Catherine of Siena to Her Confessor 
 
It is the bridge of the Word, the bridge of his body,
that I climb, panting. I cling to the bridge of his body.
 
The tempestuous sea of this life lunges for me, 
and I laugh as it rages beneath the bridge of his body.
 
The bridge has three steps.

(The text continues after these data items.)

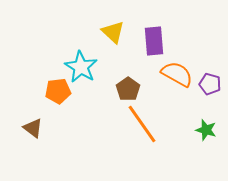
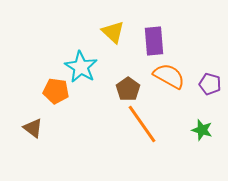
orange semicircle: moved 8 px left, 2 px down
orange pentagon: moved 2 px left; rotated 15 degrees clockwise
green star: moved 4 px left
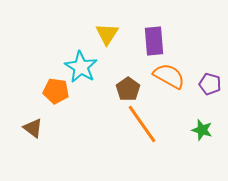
yellow triangle: moved 6 px left, 2 px down; rotated 20 degrees clockwise
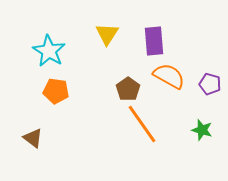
cyan star: moved 32 px left, 16 px up
brown triangle: moved 10 px down
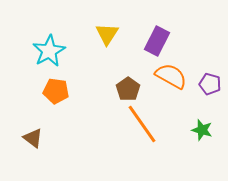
purple rectangle: moved 3 px right; rotated 32 degrees clockwise
cyan star: rotated 12 degrees clockwise
orange semicircle: moved 2 px right
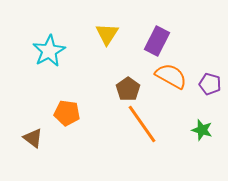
orange pentagon: moved 11 px right, 22 px down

At the first, I kiss his feet,
then his side, then his mouth, as I scale the bridge of his body.
 
By his pierced feet I ascend to his pierced side,
by his side to his gall-stung mouth, on the bridge of his body.
 
The height of divinity, hard-humbled to earth,
Most Holy Absurdity, is the bridge of his body.
 
Spirit will save me, spirit will lift me up,  
but spirit owns form, and form is the bridge of his body.
 
It is for you, he says, Daughter, Beloved, 
that I built and broke and rebuilt the bridge of his body.
 

Jane Greer founded Plains Poetry Journal, an advance guard of the New Formalism movement, in 1981, and edited it until 1993. She has two collections of poetry, Bathsheba on the Third Day (The Cummington Press, 1986), and Love like a Conflagration (Lambing Press, 2020) and lives in North Dakota.